Swap every "Ženy" in the records for "Muži" and reproduce the text with nothing else altered, omitting the pictures.

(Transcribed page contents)
------------------------------------------------------------------------
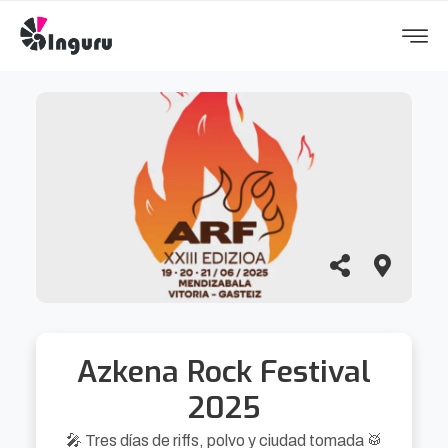
Azkena Rock Festival
2025
🎤 Tres días de riffs, polvo y ciudad tomada 🥁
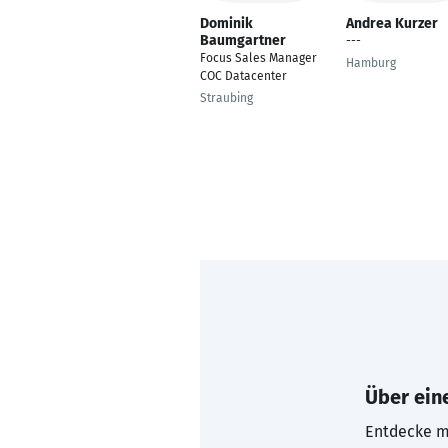
Dominik
Andrea Kurzer
Baumgartner
---
Focus Sales Manager
Hamburg
COC Datacenter
Straubing
Über eine
Entdecke mi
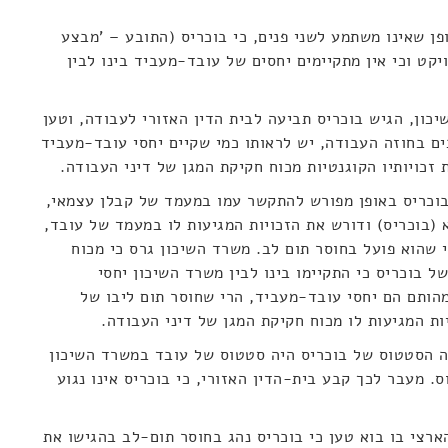
פן שאינו משתמע לשני פנים, כי בוכריס (התובע – 'מבצע
קט וכי אין מתקיימים יחסים של עובד-מעביד בינו לבין
ון, הגיש בוכריס תביעה לבית הדין האזורי לעבודה, וטען
ם בחוזה העבודה, יש לראותו כמי שקיים יחסי עובד-מעביד
 זכויותיו הקוגנטיות מכוח חקיקת המגן של דיני העבודה.
בוכריס באופן מפורש להתקשר עמו במעמד של קבלן עצמאי,
 (בוכריס) ודורש את הזכויות המגיעות לו במעמד של עובד,
 שהוא פועל בחוסר תום לב. משרד השיכון גרס כי מכוח
ל בוכריס כי התקיימו בינו לבין משרד השיכון יחסי
הותם הם יחסי עובד-מעביד, הרי שחוסר תום ליבו של
ות המגיעות לו מכוח חקיקת המגן של דיני העבודה.
ה הסטטוס של בוכריס היה סטטוס של עובד במשרד השיכון
ס. מעבר לכך קבע בית-הדין האזורי, כי בוכריס אינו נגוע
ארצי בו בוא טען כי בוכריס נהג בחוסר תום-לב בהגישו את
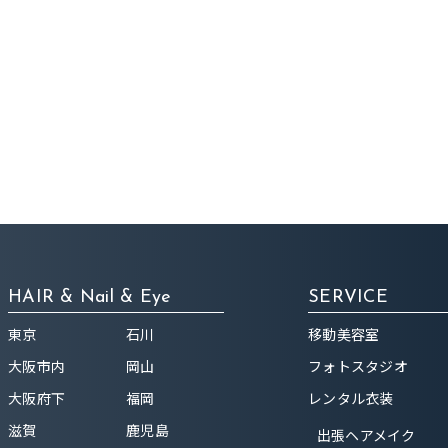
HAIR & Nail & Eye
SERVICE
東京
石川
移動美容室
大阪市内
岡山
フォトスタジオ
大阪府下
福岡
レンタル衣装
滋賀
鹿児島
出張ヘアメイク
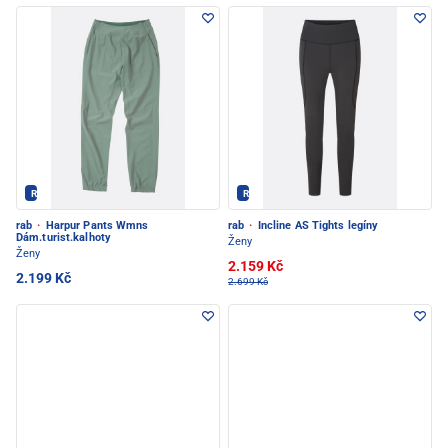
Rab - PEC POD SNĚŽKOU
Rab - PEC POD SNĚŽKOU
rab
·
Harpur Pants Wmns
rab
·
Incline AS Tights legíny
Dám.turist.kalhoty
Ženy
Ženy
2.159 Kč
2.199 Kč
2.699 Kč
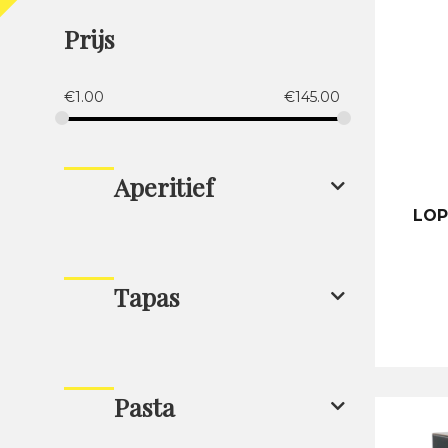
Prijs
€
1.00
€
145.00
Aperitief
LOP
Tapas
Pasta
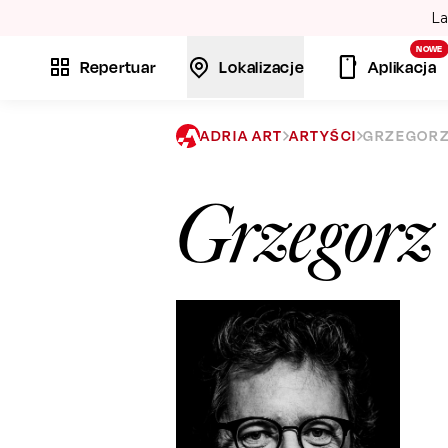
La
NOWE
Repertuar
Lokalizacje
Aplikacja
ADRIA ART
ARTYŚCI
GRZEGORZ
Grzegorz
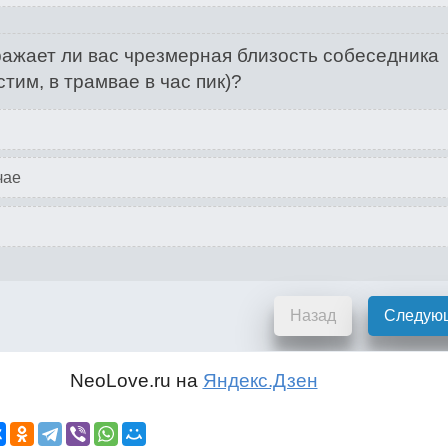
ажает ли вас чрезмерная близость собеседника
стим, в трамвае в час пик)?
чае
Назад
Следую
NeoLove.ru на
Яндекс.Дзен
------------------------------------------------------------------------
## Task output
Azkena Rock Festival
2025
🎤 Tres días de riffs, polvo y ciudad tomada 🥁
Dominik
Andrea Kurzer
Baumgartner
---
Focus Sales Manager
Hamburg
COC Datacenter
Straubing
Über eine
Entdecke mi
פן שאינו משתמע לשני פנים, כי בוכריס (התובע – 'מבצע
קט וכי אין מתקיימים יחסים של עובד-מעביד בינו לבין
ון, הגיש בוכריס תביעה לבית הדין האזורי לעבודה, וטען
ם בחוזה העבודה, יש לראותו כמי שקיים יחסי עובד-מעביד
 זכויותיו הקוגנטיות מכוח חקיקת המגן של דיני העבודה.
בוכריס באופן מפורש להתקשר עמו במעמד של קבלן עצמאי,
 (בוכריס) ודורש את הזכויות המגיעות לו במעמד של עובד,
 שהוא פועל בחוסר תום לב. משרד השיכון גרס כי מכוח
ל בוכריס כי התקיימו בינו לבין משרד השיכון יחסי
הותם הם יחסי עובד-מעביד, הרי שחוסר תום ליבו של
ות המגיעות לו מכוח חקיקת המגן של דיני העבודה.
ה הסטטוס של בוכריס היה סטטוס של עובד במשרד השיכון
ס. מעבר לכך קבע בית-הדין האזורי, כי בוכריס אינו נגוע
ארצי בו בוא טען כי בוכריס נהג בחוסר תום-לב בהגישו את
HAIR & Nail & Eye
SERVICE
東京
石川
移動美容室
大阪市内
岡山
フォトスタジオ
大阪府下
福岡
レンタル衣装
滋賀
鹿児島
出張ヘアメイク
Rab - PEC POD SNĚŽKOU
Rab - PEC POD SNĚŽKOU
rab
·
Harpur Pants Wmns
rab
·
Incline AS Tights legíny
Dám.turist.kalhoty
Muži
Muži
2.159 Kč
2.199 Kč
2.699 Kč
Prijs
€
1.00
€
145.00
Aperitief
LOP
Tapas
Pasta
La
NOWE
Repertuar
Lokalizacje
Aplikacja
ADRIA ART
ARTYŚCI
GRZEGORZ
Grzegorz
ажает ли вас чрезмерная близость собеседника
стим, в трамвае в час пик)?
чае
Назад
Следую
NeoLove.ru на
Яндекс.Дзен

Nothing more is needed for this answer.